Cumhuriyetin ilânından önce
kullanılan Arap alfabesi, Türk diline uygun değildi. Bu
harflerle okuyup yazmak güçtü. Dolayısıyla yurdumuzda okuma
yazma bilenlerin sayısı çok azdı.
Mustafa Kemal, okuma yazmanın
yaygınlaştırılması için yeni bir alfabenin zorunlu olduğuna
inanıyordu. Bu nedenle, bilim adamları ve uzmanlardan bir
bilim kurulu oluşturdu. Bu kurul, Türk dilinin kolay yazılıp
okunması için çalışmalara başladı. Lâtin harflerine dayalı bir
alfabe oluşturulmasını uygun buldu. Türk dilinin ses yapısına
ve özelliklerine uygun bir alfabe oluşturuldu. 1 Kasım
1928’de, TBMM yeni Türk alfabesini kabul etti.
Yeni harfleri tanıtmak için
yurdun her yanında kurslar açıldı. Bu harflerle her yaştan çok
sayıda insana okuma yazma öğretildi. Mustafa Kemal Atatürk
ulusunun başöğretmeni oldu.
Atatürk, bir konuşmasında Türkçe
ile ilgili düşüncelerini şöyle belirtiyordu: “Türk dili
zengin, geniş bir dildir. Her kavramı ifade yeteneği vardır.”
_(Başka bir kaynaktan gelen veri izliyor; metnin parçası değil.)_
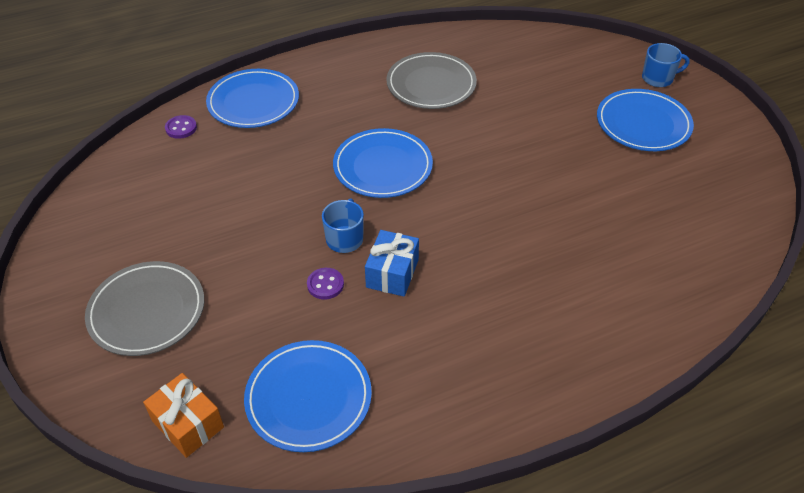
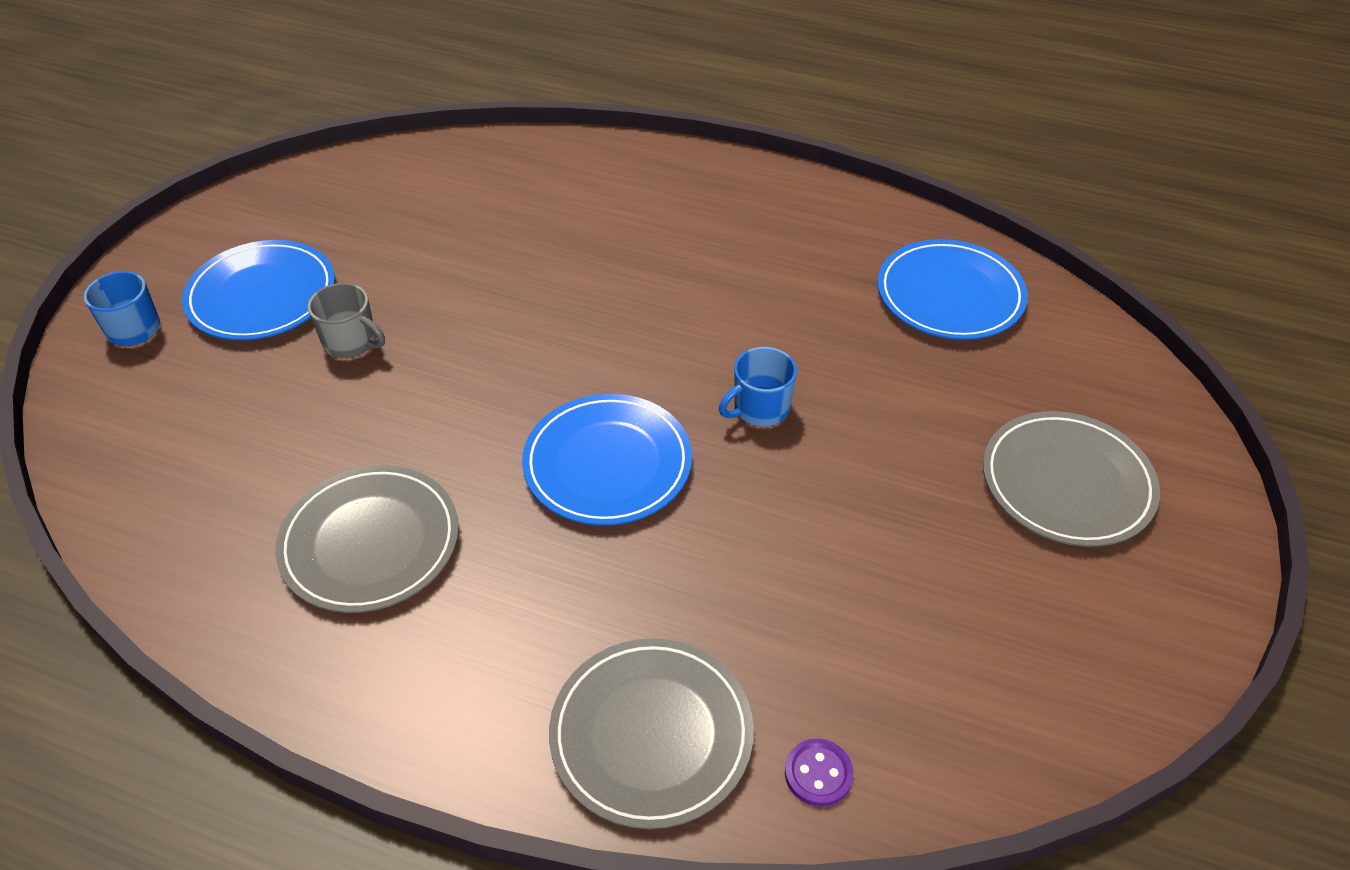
camera: 135 degrees left, 0 degrees up
(188, 424) = (1086, 345): orange gift -> none
(253, 102) = (651, 735): blue plate -> grey plate
(325, 284) = (834, 376): purple button -> none
(392, 273) = (752, 340): blue gift -> none
(569, 134) = (351, 342): none -> grey mug

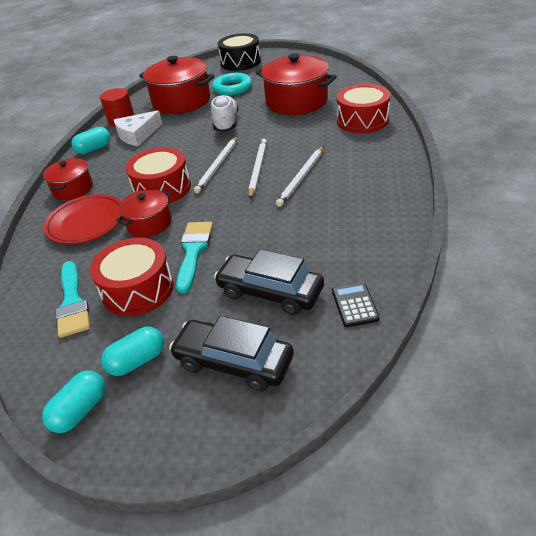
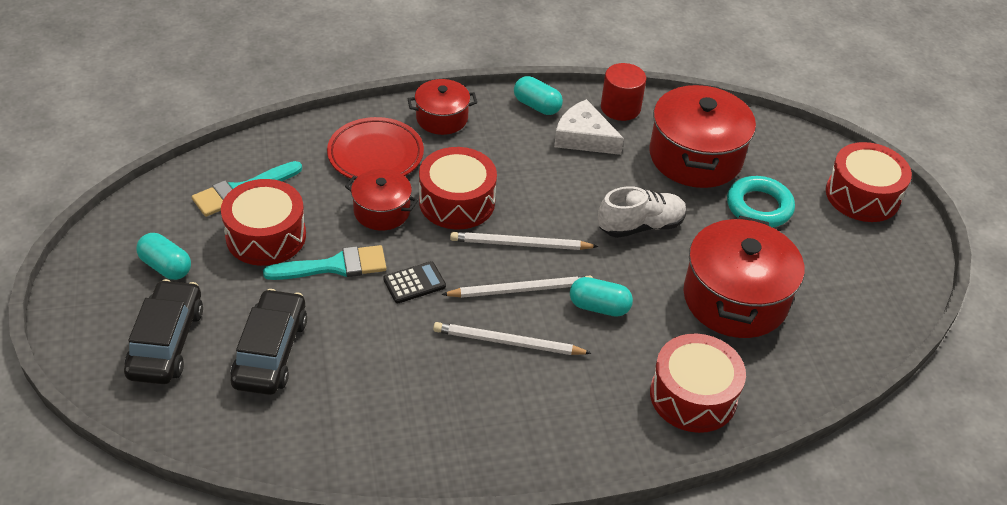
camera: 65 degrees right, 5 degrees up
(80, 410) = (107, 245): turquoise capsule -> turquoise capsule (599, 307)
(241, 62) = (862, 195): black drum -> red drum
(355, 305) = (255, 434): black calculator -> black calculator (414, 283)

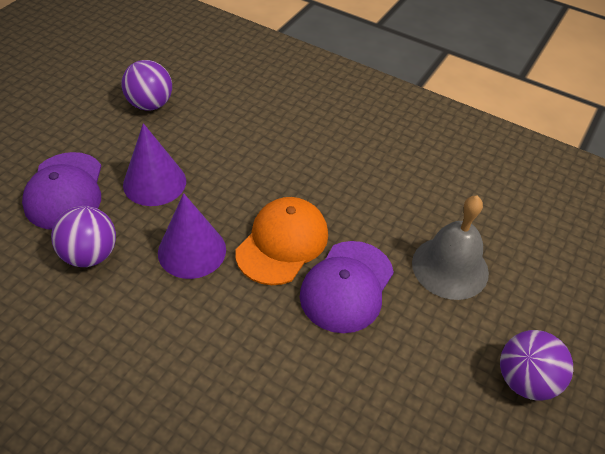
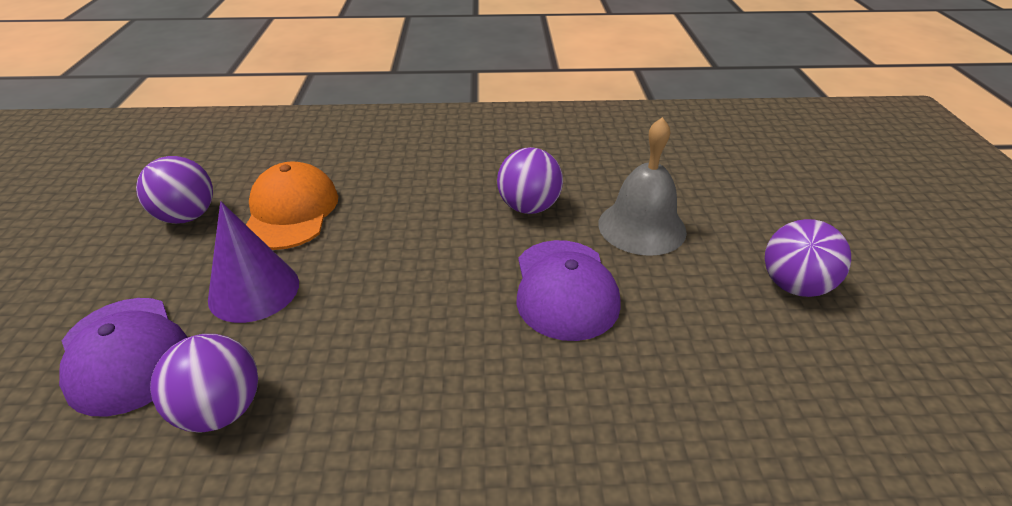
camera: 30 degrees left, 10 degrees down
(192, 251) = (361, 339): purple cone -> none
(282, 243) = (461, 281): orange cap -> orange cap (291, 211)
(377, 207) = (529, 207): none -> purple ball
Atatürk, güzel Türkçemizin
korunup geliştirilmesi gerektiğine inanıyordu. Çünkü dilimiz,
cumhuriyetten önce yabancı dillerin etkisi altında kalarak öz
benliğinden uzaklaşmıştı. Dilimizin bu etkilerden kurtarılması
gerekiyordu. Atatürk, bu gerekliliği de şöyle ifade ediyordu:
“Ülkesini, yüksek bağımsızlığını korumasını bilen Türk ulusu,
dilini de yabancı diller boyunduruğundan kurtarmalıdır.” Bu
düşünceyle 1932 yılında Türk Dil Kurumunu (TDK) kurdurdu.
Türkçenin gelişimine büyük katkılarda bulundu.